TASK BRIEF
Reproduce the listing exactly. Omit pictures.

=======

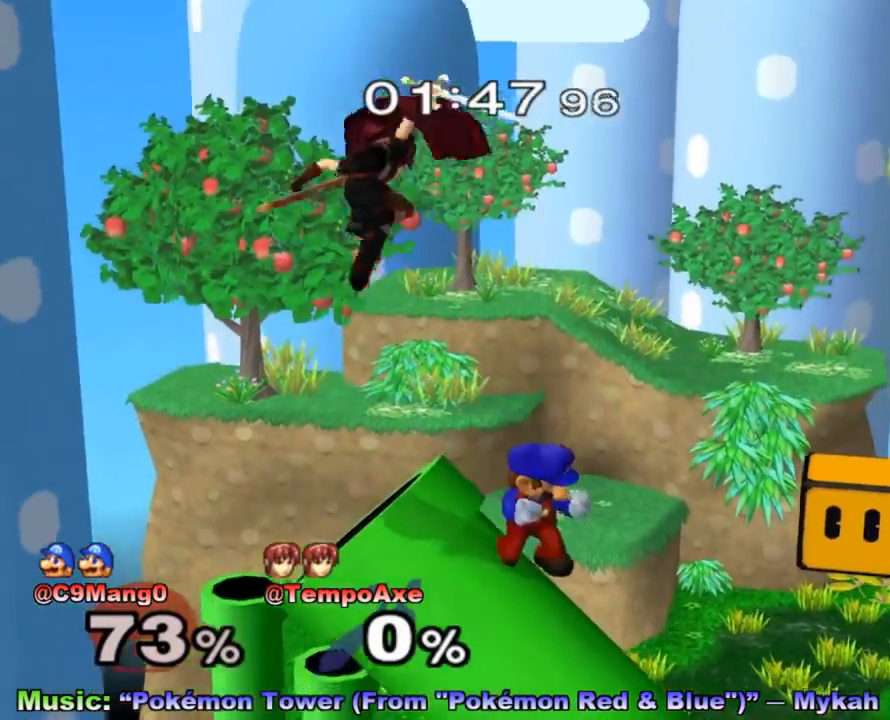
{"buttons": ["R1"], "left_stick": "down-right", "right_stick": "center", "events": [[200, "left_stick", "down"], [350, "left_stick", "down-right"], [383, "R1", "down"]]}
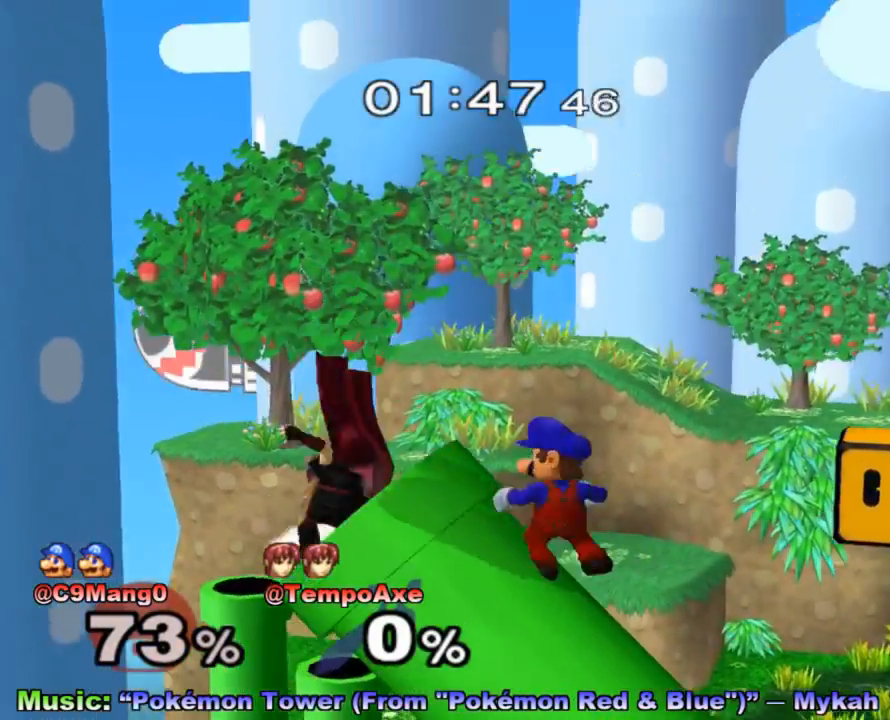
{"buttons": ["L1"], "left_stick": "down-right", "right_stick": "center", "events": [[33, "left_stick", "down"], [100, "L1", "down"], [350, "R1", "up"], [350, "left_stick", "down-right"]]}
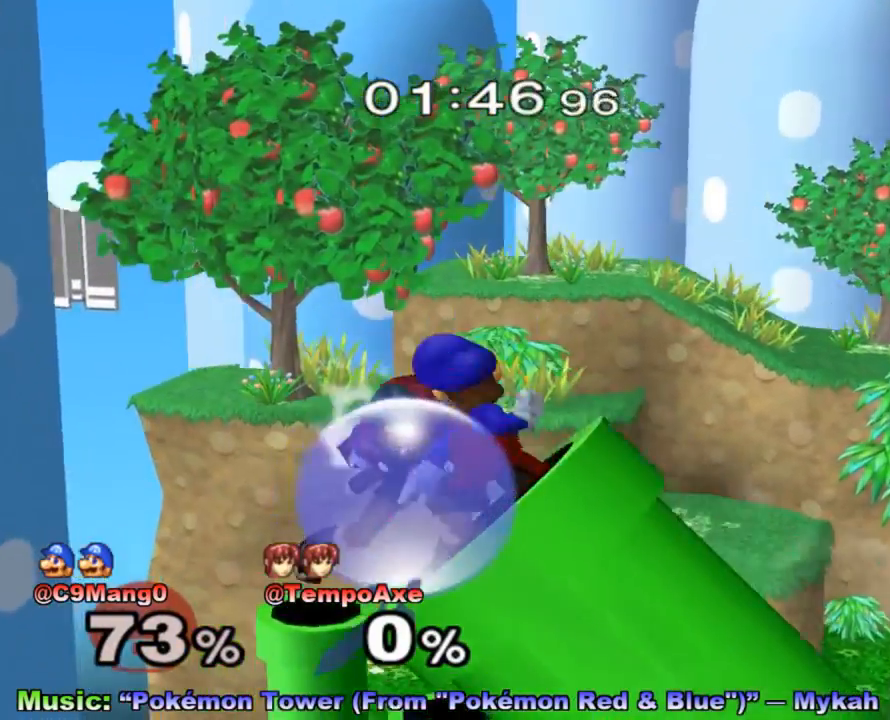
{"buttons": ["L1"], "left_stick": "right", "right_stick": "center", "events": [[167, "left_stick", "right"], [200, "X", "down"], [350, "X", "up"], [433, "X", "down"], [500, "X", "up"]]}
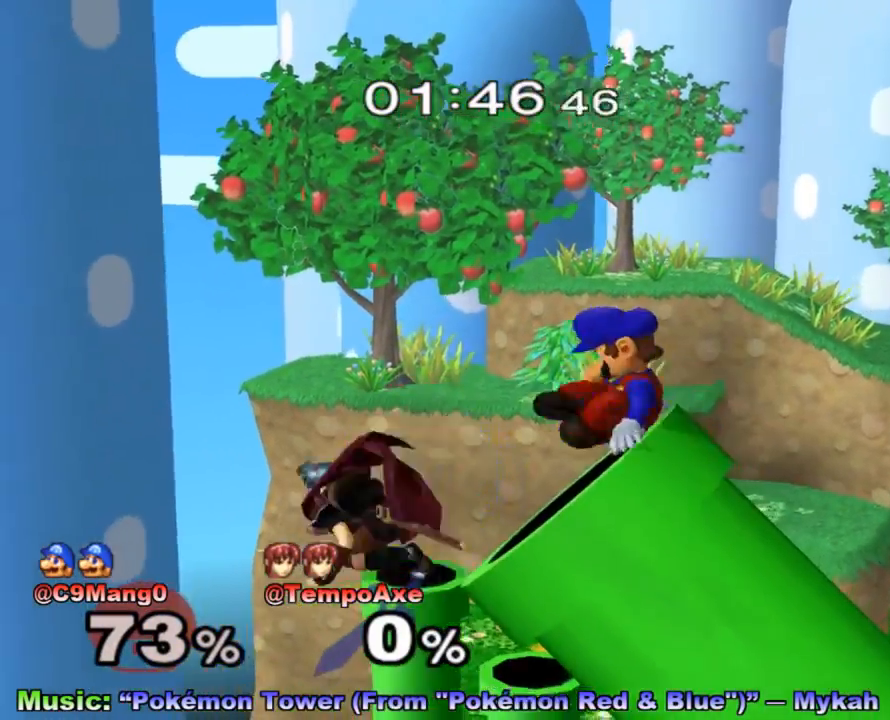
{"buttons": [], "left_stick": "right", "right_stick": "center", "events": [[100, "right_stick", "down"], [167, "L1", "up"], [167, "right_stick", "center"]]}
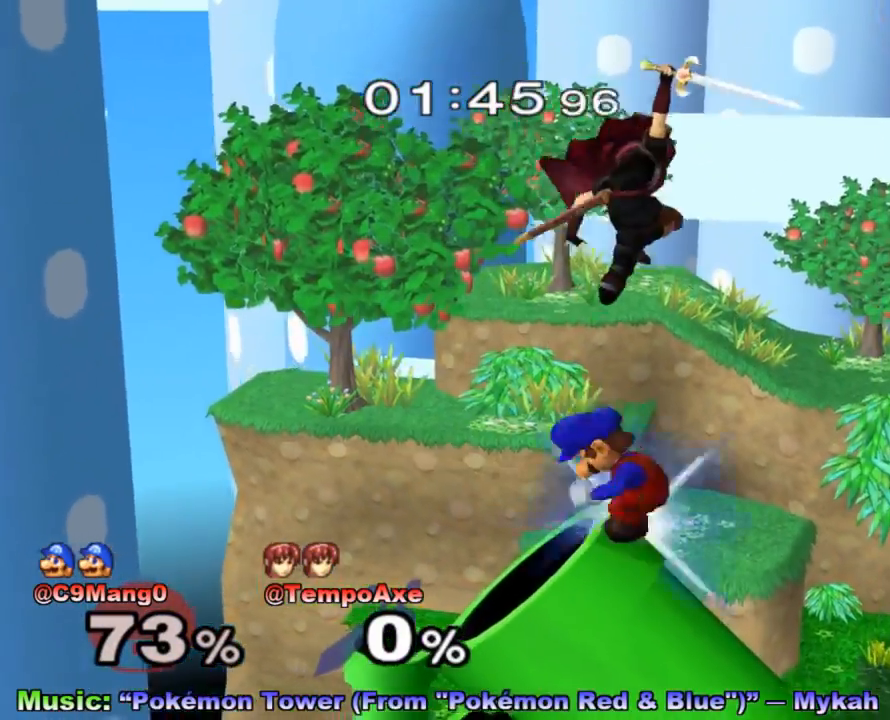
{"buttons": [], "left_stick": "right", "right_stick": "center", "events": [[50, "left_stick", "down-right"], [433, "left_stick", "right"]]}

=======

REPLY
{"buttons": ["R1"], "left_stick": "down-right", "right_stick": "center", "events": [[200, "left_stick", "down"], [350, "left_stick", "down-right"], [383, "R1", "down"]]}
{"buttons": ["L1"], "left_stick": "down-right", "right_stick": "center", "events": [[33, "left_stick", "down"], [100, "L1", "down"], [350, "R1", "up"], [350, "left_stick", "down-right"]]}
{"buttons": ["L1"], "left_stick": "right", "right_stick": "center", "events": [[167, "left_stick", "right"], [200, "X", "down"], [350, "X", "up"], [433, "X", "down"], [500, "X", "up"]]}
{"buttons": [], "left_stick": "right", "right_stick": "center", "events": [[100, "right_stick", "down"], [167, "L1", "up"], [167, "right_stick", "center"]]}
{"buttons": [], "left_stick": "right", "right_stick": "center", "events": [[50, "left_stick", "down-right"], [433, "left_stick", "right"]]}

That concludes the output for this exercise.